室内動物 連鎖反応

北京は今日もすばらしい晴天です。
昨日は午前中、しばらく淀んでいましたが、
昼過ぎに風が吹き出して、たちまちまた遥か
30キロ先まで眺められる良い天気になりました。
気分の爽やかなこと。
土曜日の今日も昨日以上に澄んだ青空。
12日は偶数の日なので、今日も朝から結婚式の爆竹が
鳴り響いていました。


せっかくの行楽日和ですが、あいにく仕事がたまっているため、
今日も明日も家の中に閉じこもってのパソコン作業になります。
15Fの自宅窓からの眺めを楽しむことにしました。


さて、連鎖反応の話です。
同僚がある日、「家を売りたい」と言い出しました。
4年前に結婚したばかりで、家もそれに合わせて購入したばかりの
110平米の広い住居でした。
内装も満足しているし、家具もすべて新調の申し分ない家のはずでした。
「何故そのようなことに?」
「だって、出張で留守にしていた間に、
 またも床が漏れた水で水浸しになり、
 おかげで、フローリングをすべて剥ぎ取り、敷き直しよ。
 水にやられたのはこれで2回目。
 しかも同じ階のほかの家も程度の差があるが、
 どの家も水浸しになった体験がある」。
家を売りたいと思っているのは、同僚だけでなく、
近所の人たちもみなそのようです。


最も「家を売る」というのは、
売って新しい家を購入するという買い替えのことです。
買った時は平米あたり5500元ほどだったが、
今は11000元にまで値上がりしました。
内装の費用を引いても、良い投資だったと言えます。
さすがに買った時、不動産デベロッパーからは
「1階なので、浸水しやすいけど」とも言われたことがなく、
まったく心の準備がなかったところへの不意打ちでした。


「今度は床をすべてタイルに変えて敷き直す。
 きれいに整理したところで、
 売りに出す」と同僚は言います。
もちろん、買いたい人に対して、
「浸水しやすい難所があるが」ということは絶対に口にしない。
ただ、今の様子では、おそらくいつかまたやられるのが
確実と言えます。


同僚も被害者です。

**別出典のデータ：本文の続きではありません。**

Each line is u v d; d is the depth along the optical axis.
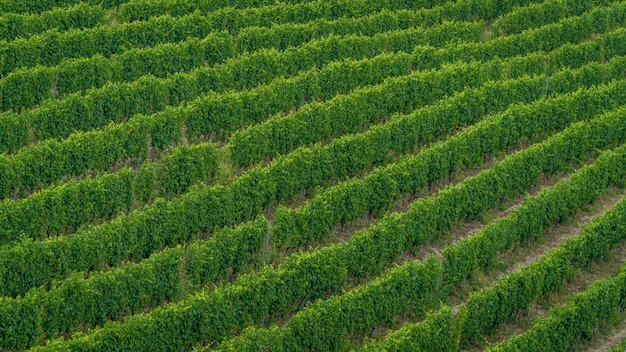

もし私だったら、同じ行動をとるに違いありません。
ただし、この中で、永遠に誰かが被害者かその身代わりに
ならないと終わらない話になります。
子供の時のことを思い出しました。
大人たちは、子供が水辺に行くと危ないので繰り返して言いました。
「おぼれて死んだ人は自分の身代わりの人が見つかるまで
 往生できないので、悔しくていつも人を引っ張り込んで
 溺れさせようとしている。だから水辺で遊ぶのは怖いよ」、でした。


こういう連鎖反応を作り出した根源が一番悪いと思いますけど、
それと正面切って戦う勇気と力はたやすく生まれるものではない。


もちろん、良い連鎖のケースもあります。
従兄の奥さんに聞いた話です。
「家族で日本を旅行した時、知らない人に
 道を聞いたら、わざわざバスに一緒に乗ってくれて、
 目的地まで連れていってくれた。
 帰国の飛行機で一人旅で中国に来た日本人青年と
 出会った。日本で親切にしてもらって、
 どんなに助かったかということを思い出して、
 心細そうなその青年を我が家に来てもらって、
 泊めてあげました」。


後者のような連鎖ばかりだと、どんなに素敵な世界になるかと思っています。
ただし、そうは言いながら、
ネットショップで良さそうなCDを買って、
聞くと、イメージした音楽とまるで違う曲ばかりだった私も
「まだ真新しいこのCD、誰かに売りたい」と思っている今日この頃です。